Fase 1: Postoperatorio inmediato (semanas 0 a 2)
En las primeras horas tras la cirugía ya empieza el trabajo. El objetivo no es la fuerza ni la flexión máxima, sino proteger el injerto, controlar el dolor y la hinchazón (y vigilar un posible edema óseo), prevenir complicaciones y recuperar la extensión completa, que es la prioridad de esta fase.
Perder la extensión estos primeros días complica toda la recuperación posterior: la rodilla aprende rápido a protegerse en una ligera flexión que, si se mantiene, cuesta mucho revertir.
Los primeros ejercicios son sencillos: isométricos de cuádriceps, elevación de la pierna recta, bombeos de tobillo, extensión pasiva con el talón elevado, flexión controlada según tolerancia, movilizaciones de la rótula y marcha con muletas según el protocolo del cirujano. La crioterapia y el control del edema son protagonistas.

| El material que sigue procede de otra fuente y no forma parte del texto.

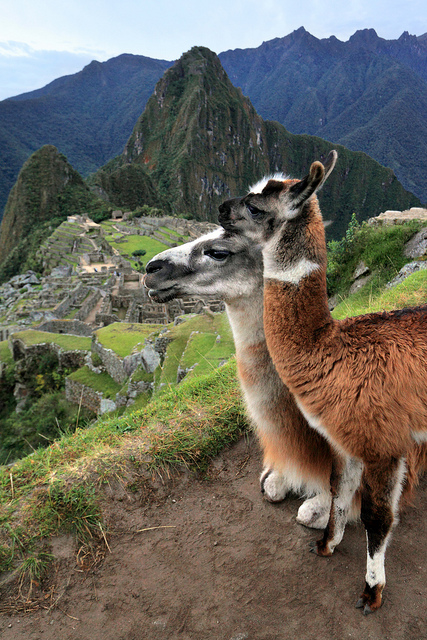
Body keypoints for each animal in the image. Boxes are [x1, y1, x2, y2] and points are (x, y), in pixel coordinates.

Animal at [217, 150, 427, 614]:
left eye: (256, 206)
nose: (221, 208)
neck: (330, 349)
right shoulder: (344, 439)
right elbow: (338, 489)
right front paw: (326, 545)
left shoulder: (383, 443)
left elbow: (377, 517)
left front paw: (371, 592)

Aquí, las herramientas de fisioterapia ayudan a crear un mejor entorno para que el ejercicio progrese antes: la bomba diamagnética para el edema y la inflamación postquirúrgica, y la neuromodulación para combatir la inhibición del cuádriceps, siempre tras una valoración individualizada.
Fase 2: Fuerza temprana y retirada de muletas (semanas 2 a 6)

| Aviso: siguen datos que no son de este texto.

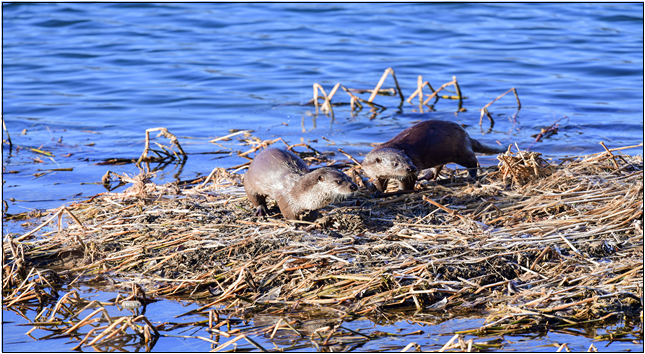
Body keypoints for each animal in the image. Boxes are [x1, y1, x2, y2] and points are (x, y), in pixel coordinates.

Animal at [362, 120, 508, 192]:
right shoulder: (375, 173)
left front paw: (400, 190)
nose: (411, 168)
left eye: (408, 159)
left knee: (472, 161)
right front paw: (377, 191)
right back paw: (425, 178)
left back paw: (470, 176)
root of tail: (466, 135)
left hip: (461, 151)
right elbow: (380, 183)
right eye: (395, 163)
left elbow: (407, 183)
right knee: (436, 169)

Con el dolor más controlado, el foco se desplaza a normalizar la función básica. Se retiran progresivamente las muletas a medida que la marcha mejora y el cuádriceps controla la extensión al apoyar; se sigue ganando flexión y se mantiene la extensión completa.

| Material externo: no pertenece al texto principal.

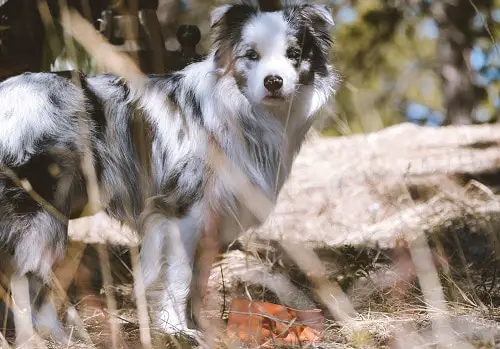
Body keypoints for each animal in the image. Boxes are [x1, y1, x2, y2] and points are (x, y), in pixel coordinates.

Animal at [0, 0, 336, 342]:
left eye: (294, 53)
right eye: (251, 55)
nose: (273, 82)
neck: (242, 111)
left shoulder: (210, 219)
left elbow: (199, 280)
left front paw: (201, 327)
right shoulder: (180, 212)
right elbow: (179, 276)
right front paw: (177, 329)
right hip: (40, 215)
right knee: (28, 277)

Empieza el trabajo de fuerza en cadena cinética cerrada: mini-sentadillas, prensa en rango seguro, trabajo de escalón. Cuando la flexión lo permite, la bicicleta estática es un gran aliado.
Se introducen los primeros ejercicios de propiocepción en apoyo sobre las dos piernas. Y se cuida especialmente la marcha: caminar sin cojera, con extensión completa al apoyar el talón, es un objetivo en sí mismo.
Fase 3: Propiocepción y cadena cinética cerrada (semanas 6 a 12)
Con la movilidad en buen camino y la marcha normalizada, esta fase persigue la recuperación funcional real: que la rodilla aguante carga, absorba impactos y responda de forma coordinada.
La fuerza es la protagonista, y hay un dato clave: la simetría de fuerza del cuádriceps respecto a la pierna sana es uno de los mejores predictores del resultado final.
Se progresa en cadena cinética cerrada (sentadillas, zancadas, step-ups, prensa), trabajo a una pierna, equilibrio en superficies inestables y trabajo excéntrico. Sobre todo, empieza el reentrenamiento del control del valgo: que cadera, rodilla y glúteo trabajen alineados. La vuelta a la carrera se autoriza por criterios, no por fecha.
Fase 4: Readaptación deportiva (mes 3 al 6)
Es la fase que más varía y la que conecta «tener una rodilla recuperada» con «tener una rodilla que tolera el deporte». Se trabaja la pliometría progresiva, los cambios de dirección, la carrera a alta velocidad, la potencia, la agilidad y los gestos específicos de cada deporte.
El alta deportiva se basa en pruebas objetivas, no en sensaciones: simetría de cuádriceps de al menos el 90 %, una batería de saltos (hop tests), la calidad del movimiento y la preparación psicológica.
Y un mensaje que conviene fijar: no se debe volver a un deporte de pivotaje antes de los 9 meses, aunque la rodilla se sienta perfecta a los 4 o 5. El injerto sigue madurando y el control neuromuscular aún no está consolidado.